» **INSTRUCTION**
Lines with the word "crash": copy all of them from the entries below.
== PROVIDED DATA
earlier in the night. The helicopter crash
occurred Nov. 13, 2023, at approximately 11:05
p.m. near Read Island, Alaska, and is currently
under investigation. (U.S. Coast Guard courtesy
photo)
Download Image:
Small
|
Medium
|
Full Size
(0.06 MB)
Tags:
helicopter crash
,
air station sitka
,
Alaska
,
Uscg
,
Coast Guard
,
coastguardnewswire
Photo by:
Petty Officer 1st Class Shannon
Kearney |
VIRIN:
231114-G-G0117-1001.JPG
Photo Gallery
====
» **EXERCISE SOLUTION**
earlier in the night. The helicopter crash
helicopter crash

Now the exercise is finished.